その結果、一ヵ月もしない内に実力のある冒険者達が集まっていた。
「バーン王国の≪湯を愛する者達≫に連合国の≪行商組合≫、帝国の≪熊狩≫も来ている。お、これは教国の守護騎士見習いの一団だね、訓練にでも来たのかな?」
エリちゃんが楽しそうに書類を見ている。新たな迷宮はそれだけで金の生る木だ。内部のゴタゴタで金欠気味の冒険者ギルドとしてもうれしい悲鳴のようだ。
「周辺のギルドから人員も助っ人が来たし、後はこいつらをどうやってここに留めておくかだね」
「そんなに人手不足なのか?」
「最低でも文字の読み書きと簡単な算術が出来ないとギルドの仕事は出来ないからね」
「出来ないのが多いのか?」
俺もこの世界に来て先生のおかげで読み書きはある程度出来るようになった。アリスは大森林の村出身で狩人やっていたらしいので義務教育くらいはあるのだろうと思っていたが違うのだろうか。
「子供に教育をしているのなんて貴族と商人、後は一部の市民だけだね」
「学園は無いのか?」
「高くて誰しも入れるわけじゃないよ」
孤児院でも勉学の時間はあったはずだが。
「アレはお姉ちゃんが自主的にやっている事よ。どこの教会でもやっている事じゃないわ」
とクレアが補足する。もしかしてだけどこの世界教育レベル低いのか?
「そんなこんなで学がある住人は将来の仕事が決まっている連中が殆どなんだよね」
「だから補充員を捕まえる必要があるのか」
「王都の冒険者ギルドには冒険者やギルド員の養成所もあるって聞くし、やっぱりお金のある所は違うなあ」
「今回の迷宮で大分金が潤うんじゃないのか?」
「そんなの殆ど税金と負債で持っていかれるよ」
「ただの迷宮ならそうかもだけど竜種の迷宮だぜ?」
「じゃあうちの管轄内に緑竜の迷宮があるのに何で懐が寂しいのかな?」
「……もしかして、竜種だけじゃ金にならないのか?」
「一応あそこが一番収益は良いけど他の竜種とでは雲泥の差だよ。理由としては竜種に会えないというのがある」
「竜種に会える?」
世界中にある迷宮の中でも竜種の迷宮は別格に難しいという分けではないのか?
「竜種の迷宮は今の所4つ、緑竜の『風切りの洞穴』、赤竜の『赤竜火山』、青竜の『海上神殿』そして黄竜の『砂場の城』だ、その中で竜種に会えないのは緑竜だけだ」
思ったより会える、むしろシルフィードが少数派だった。
「他の竜種は会えるし何なら鱗程度なら簡単な試練で分け与えてくれるんだ」
確かに赤竜の時も体験ツアーみたいな試練で鱗を貰っていた(正確には眷属の竜人だが)な、もしかして青と黄も似たような感じなのか。
「青竜は魔物が凄い強いけど倒せないわけじゃない。それに最深部に行けば青竜が無償で鱗を分け与えてくれるらしい。黄に関しても最深部に到達すれば鱗をくれると聞いたことがある」
竜種の素材はそれだけで希少だ。

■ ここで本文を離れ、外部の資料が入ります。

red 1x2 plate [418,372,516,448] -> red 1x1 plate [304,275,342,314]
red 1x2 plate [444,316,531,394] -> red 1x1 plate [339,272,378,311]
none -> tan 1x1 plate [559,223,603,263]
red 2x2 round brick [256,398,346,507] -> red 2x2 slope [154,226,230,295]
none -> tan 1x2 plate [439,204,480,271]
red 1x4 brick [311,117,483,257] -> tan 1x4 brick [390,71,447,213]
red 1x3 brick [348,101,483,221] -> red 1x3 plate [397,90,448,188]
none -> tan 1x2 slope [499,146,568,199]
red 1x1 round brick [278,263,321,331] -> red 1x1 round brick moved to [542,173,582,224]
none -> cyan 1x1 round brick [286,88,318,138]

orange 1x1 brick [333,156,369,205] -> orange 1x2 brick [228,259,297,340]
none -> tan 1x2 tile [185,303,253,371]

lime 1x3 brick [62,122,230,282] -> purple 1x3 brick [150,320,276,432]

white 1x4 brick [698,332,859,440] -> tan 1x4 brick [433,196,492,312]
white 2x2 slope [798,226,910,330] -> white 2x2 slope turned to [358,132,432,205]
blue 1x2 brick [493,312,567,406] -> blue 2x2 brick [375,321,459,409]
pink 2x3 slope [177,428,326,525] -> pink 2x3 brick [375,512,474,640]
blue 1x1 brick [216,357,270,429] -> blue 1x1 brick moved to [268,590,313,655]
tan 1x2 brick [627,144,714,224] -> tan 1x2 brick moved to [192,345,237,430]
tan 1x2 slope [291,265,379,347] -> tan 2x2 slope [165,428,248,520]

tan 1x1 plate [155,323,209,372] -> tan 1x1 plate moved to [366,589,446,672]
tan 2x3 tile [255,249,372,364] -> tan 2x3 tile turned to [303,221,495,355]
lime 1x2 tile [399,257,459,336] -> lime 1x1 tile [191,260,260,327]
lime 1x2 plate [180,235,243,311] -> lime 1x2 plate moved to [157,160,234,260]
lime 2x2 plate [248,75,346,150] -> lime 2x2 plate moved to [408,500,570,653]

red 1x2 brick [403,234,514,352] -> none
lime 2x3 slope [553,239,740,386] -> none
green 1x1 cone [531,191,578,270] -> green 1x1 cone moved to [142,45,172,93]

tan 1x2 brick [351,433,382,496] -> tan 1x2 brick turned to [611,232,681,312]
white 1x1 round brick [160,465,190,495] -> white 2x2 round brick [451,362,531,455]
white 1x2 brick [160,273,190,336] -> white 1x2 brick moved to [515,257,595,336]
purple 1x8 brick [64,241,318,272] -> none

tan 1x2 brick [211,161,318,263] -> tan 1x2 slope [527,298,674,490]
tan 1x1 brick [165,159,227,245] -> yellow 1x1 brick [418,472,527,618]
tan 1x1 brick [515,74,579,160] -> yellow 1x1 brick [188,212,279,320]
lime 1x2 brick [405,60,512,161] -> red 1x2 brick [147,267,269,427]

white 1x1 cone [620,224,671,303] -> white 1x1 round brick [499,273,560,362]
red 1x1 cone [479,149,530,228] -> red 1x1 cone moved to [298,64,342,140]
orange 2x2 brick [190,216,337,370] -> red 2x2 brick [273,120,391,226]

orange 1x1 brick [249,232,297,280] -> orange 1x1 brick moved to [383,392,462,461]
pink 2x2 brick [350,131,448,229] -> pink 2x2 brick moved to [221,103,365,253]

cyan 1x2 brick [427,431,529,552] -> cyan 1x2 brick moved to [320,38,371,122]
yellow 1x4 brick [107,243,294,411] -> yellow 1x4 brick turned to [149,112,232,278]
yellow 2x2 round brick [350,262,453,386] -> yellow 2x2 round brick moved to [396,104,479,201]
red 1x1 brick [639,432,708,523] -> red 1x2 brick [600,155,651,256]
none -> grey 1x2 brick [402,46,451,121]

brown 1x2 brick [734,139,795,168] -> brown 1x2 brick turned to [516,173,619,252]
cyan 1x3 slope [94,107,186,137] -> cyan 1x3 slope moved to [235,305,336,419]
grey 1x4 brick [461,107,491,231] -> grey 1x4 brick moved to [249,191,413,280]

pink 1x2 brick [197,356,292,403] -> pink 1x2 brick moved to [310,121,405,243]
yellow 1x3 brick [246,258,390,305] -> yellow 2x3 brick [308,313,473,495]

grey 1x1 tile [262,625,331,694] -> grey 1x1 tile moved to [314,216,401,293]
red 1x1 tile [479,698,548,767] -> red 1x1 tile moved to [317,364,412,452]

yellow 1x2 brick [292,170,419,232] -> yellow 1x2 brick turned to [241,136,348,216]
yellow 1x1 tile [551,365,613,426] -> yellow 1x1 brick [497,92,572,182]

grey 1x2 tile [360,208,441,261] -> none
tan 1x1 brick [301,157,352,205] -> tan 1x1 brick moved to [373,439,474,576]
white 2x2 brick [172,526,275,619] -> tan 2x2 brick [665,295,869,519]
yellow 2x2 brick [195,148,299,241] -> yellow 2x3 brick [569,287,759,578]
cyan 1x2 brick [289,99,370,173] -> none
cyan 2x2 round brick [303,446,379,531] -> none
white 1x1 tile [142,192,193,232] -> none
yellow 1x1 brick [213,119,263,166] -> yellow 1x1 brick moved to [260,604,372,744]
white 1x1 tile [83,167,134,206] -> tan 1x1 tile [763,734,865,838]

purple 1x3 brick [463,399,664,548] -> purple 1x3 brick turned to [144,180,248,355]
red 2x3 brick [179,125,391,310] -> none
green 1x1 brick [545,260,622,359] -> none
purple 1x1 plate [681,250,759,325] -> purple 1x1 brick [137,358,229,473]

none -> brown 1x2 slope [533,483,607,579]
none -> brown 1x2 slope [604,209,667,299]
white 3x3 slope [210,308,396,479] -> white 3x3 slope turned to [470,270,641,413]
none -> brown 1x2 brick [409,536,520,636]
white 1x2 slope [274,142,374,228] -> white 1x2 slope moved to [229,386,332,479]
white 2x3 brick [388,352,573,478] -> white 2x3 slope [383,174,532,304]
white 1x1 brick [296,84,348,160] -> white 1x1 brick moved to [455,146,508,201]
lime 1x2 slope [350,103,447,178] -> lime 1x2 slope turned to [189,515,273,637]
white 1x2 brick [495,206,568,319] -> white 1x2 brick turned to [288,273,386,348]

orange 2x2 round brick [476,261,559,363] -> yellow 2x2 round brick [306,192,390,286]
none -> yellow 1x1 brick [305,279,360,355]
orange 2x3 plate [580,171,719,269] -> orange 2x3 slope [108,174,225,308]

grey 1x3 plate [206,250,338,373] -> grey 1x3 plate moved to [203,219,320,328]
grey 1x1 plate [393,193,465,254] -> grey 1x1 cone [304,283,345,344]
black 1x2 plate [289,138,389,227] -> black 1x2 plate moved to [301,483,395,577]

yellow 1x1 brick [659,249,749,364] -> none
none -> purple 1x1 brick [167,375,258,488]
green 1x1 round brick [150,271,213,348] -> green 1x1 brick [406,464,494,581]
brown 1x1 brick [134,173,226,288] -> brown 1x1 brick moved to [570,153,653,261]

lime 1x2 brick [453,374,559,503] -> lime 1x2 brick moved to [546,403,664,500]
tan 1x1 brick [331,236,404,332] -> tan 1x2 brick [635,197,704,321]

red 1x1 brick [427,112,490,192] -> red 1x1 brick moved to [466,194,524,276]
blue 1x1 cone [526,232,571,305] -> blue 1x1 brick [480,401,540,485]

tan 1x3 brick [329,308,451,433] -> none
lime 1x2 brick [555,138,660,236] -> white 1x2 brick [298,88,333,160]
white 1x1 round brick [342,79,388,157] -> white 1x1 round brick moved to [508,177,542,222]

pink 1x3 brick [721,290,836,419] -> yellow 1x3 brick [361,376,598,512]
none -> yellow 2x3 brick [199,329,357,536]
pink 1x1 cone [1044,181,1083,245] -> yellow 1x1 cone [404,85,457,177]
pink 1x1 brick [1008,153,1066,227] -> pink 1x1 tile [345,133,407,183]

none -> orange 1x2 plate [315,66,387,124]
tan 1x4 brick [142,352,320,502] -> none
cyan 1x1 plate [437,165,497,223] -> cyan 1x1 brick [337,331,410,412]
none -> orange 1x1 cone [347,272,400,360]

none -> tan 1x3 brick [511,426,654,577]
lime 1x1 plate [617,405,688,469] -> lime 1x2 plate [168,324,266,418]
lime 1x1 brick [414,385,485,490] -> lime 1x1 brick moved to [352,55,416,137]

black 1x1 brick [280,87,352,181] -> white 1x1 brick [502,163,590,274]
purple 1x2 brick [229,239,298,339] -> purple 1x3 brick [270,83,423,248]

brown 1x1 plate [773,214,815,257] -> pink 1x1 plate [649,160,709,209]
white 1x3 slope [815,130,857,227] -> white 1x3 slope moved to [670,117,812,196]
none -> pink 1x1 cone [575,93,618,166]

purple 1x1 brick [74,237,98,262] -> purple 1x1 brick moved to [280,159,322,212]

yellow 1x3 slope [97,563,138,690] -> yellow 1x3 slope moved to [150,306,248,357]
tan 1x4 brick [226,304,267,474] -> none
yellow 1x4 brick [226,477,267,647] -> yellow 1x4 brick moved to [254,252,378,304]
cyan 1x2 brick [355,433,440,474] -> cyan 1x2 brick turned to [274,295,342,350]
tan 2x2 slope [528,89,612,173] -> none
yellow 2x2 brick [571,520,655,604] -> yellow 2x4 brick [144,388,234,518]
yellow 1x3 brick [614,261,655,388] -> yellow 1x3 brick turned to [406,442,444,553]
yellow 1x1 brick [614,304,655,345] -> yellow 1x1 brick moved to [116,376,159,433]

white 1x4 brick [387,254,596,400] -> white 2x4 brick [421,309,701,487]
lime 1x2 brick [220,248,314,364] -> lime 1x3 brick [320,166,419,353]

武器や防具にすればそこらの魔鉄では太刀打ちできない性能になるし売れば金になる。
「そう考えると竜種に会えない緑竜の迷宮は旨味が少ないのか」
「そういう事、今回の黒竜だって収益としては最終的にシルフィの迷宮と同じくらいになるだろうね。それでも一番稼ぎのある迷宮がもう一つできるのには分かりないから多少はマシになるとは思っているよ」
「あらあらリーザったら、そんな事考えていたのね」
「その声は……シルフィ?!」
後ろを向けば『風切りの洞穴』の主、緑竜のシルフィードが立っていた。
「ごめんなさいねリーザ、今度からは貴女の為に私、身体を売るわ」
「ち、違うんだよシルフィ!決して君にそういう事をしてほしい訳じゃないんだ!」
「でも稼ぎが他の竜種より悪いって……」
「それとこれとじゃ……」
なんか痴話喧嘩始まったし、さっさと迷宮に向かおう。今日は集まった精鋭の冒険者達で大規模攻略が行われる日だ。一週間程長期で探索して迷宮の情報を集めるのが目的だ。1層目はあまり変わっていないので今回は2層目の地図化と次の階層への階段探しになる。
今回の主催も《鋼の肉体》の面々が執り行うらしい。上級ランクの冒険者同士だからなのか前回の様なゴタゴタも無くすんなりと迷宮に潜っていった。
「今回のトップバッターを務める『迅雷』だ。先ほど話した通り1層は殆ど転換前から変わっていないので一気に階層主まで向かう、付いて来てくれ」
俺達の宣言と同時に大規模攻略が始まった。